Dataset items:
-- Opening Marker --
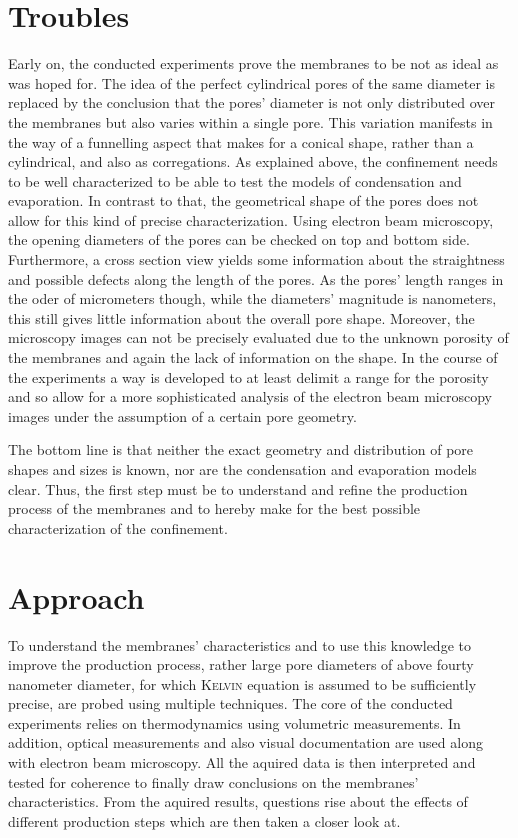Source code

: \documentclass[../thesis.tex]{subfiles}
\begin{document}
    \section{Troubles}

      Early on, the conducted experiments prove the membranes to be not as ideal as was hoped for. The idea of the perfect cylindrical pores of the same diameter is replaced by the conclusion that the pores' diameter is not only distributed over the membranes but also varies within a single pore. This variation manifests in the way of a funnelling aspect that makes for a conical shape, rather than a cylindrical, and also as corregations. As explained above, the confinement needs to be well characterized to be able to test the models of condensation and evaporation. In contrast to that, the geometrical shape of the pores does not allow for this kind of precise characterization. Using electron beam microscopy, the opening diameters of the pores can be checked on top and bottom side. Furthermore, a cross section view yields some information about the straightness and possible defects along the length of the pores. As the pores' length ranges in the oder of micrometers though, while the diameters' magnitude is nanometers, this still gives little information about the overall pore shape. Moreover, the microscopy images can not be precisely evaluated due to the unknown porosity of the membranes and again the lack of information on the shape. In the course of the experiments a way is developed to at least delimit a range for the porosity and so allow for a more sophisticated analysis of the electron beam microscopy images under the assumption of a certain pore geometry.

      The bottom line is that neither the exact geometry and distribution of pore shapes and sizes is known, nor are the condensation and evaporation models clear. Thus, the first step must be to understand and refine the production process of the membranes and to hereby make for the best possible characterization of the confinement.


    \section{Approach}

      To understand the membranes' characteristics and to use this knowledge to improve the production process, rather large pore diameters of above fourty nanometer diameter, for which \textsc{Kelvin} equation is assumed to be sufficiently precise, are probed using multiple techniques. The core of the conducted experiments relies on thermodynamics using volumetric measurements. In addition, optical measurements and also visual documentation are used along with electron beam microscopy. All the aquired data is then interpreted and tested for coherence to finally draw conclusions on the membranes' characteristics. From the aquired results, questions rise about the effects of different production steps which are then taken a closer look at.
\end{document}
-- Closing Marker --
= EXERCISE =
Output the records above exactly, omitting the pictures.

= SOLUTION =
Source code

: \documentclass[../thesis.tex]{subfiles}
\begin{document}
    \section{Troubles}

      Early on, the conducted experiments prove the membranes to be not as ideal as was hoped for. The idea of the perfect cylindrical pores of the same diameter is replaced by the conclusion that the pores' diameter is not only distributed over the membranes but also varies within a single pore. This variation manifests in the way of a funnelling aspect that makes for a conical shape, rather than a cylindrical, and also as corregations. As explained above, the confinement needs to be well characterized to be able to test the models of condensation and evaporation. In contrast to that, the geometrical shape of the pores does not allow for this kind of precise characterization. Using electron beam microscopy, the opening diameters of the pores can be checked on top and bottom side. Furthermore, a cross section view yields some information about the straightness and possible defects along the length of the pores. As the pores' length ranges in the oder of micrometers though, while the diameters' magnitude is nanometers, this still gives little information about the overall pore shape. Moreover, the microscopy images can not be precisely evaluated due to the unknown porosity of the membranes and again the lack of information on the shape. In the course of the experiments a way is developed to at least delimit a range for the porosity and so allow for a more sophisticated analysis of the electron beam microscopy images under the assumption of a certain pore geometry.

      The bottom line is that neither the exact geometry and distribution of pore shapes and sizes is known, nor are the condensation and evaporation models clear. Thus, the first step must be to understand and refine the production process of the membranes and to hereby make for the best possible characterization of the confinement.


    \section{Approach}

      To understand the membranes' characteristics and to use this knowledge to improve the production process, rather large pore diameters of above fourty nanometer diameter, for which \textsc{Kelvin} equation is assumed to be sufficiently precise, are probed using multiple techniques. The core of the conducted experiments relies on thermodynamics using volumetric measurements. In addition, optical measurements and also visual documentation are used along with electron beam microscopy. All the aquired data is then interpreted and tested for coherence to finally draw conclusions on the membranes' characteristics. From the aquired results, questions rise about the effects of different production steps which are then taken a closer look at.
\end{document}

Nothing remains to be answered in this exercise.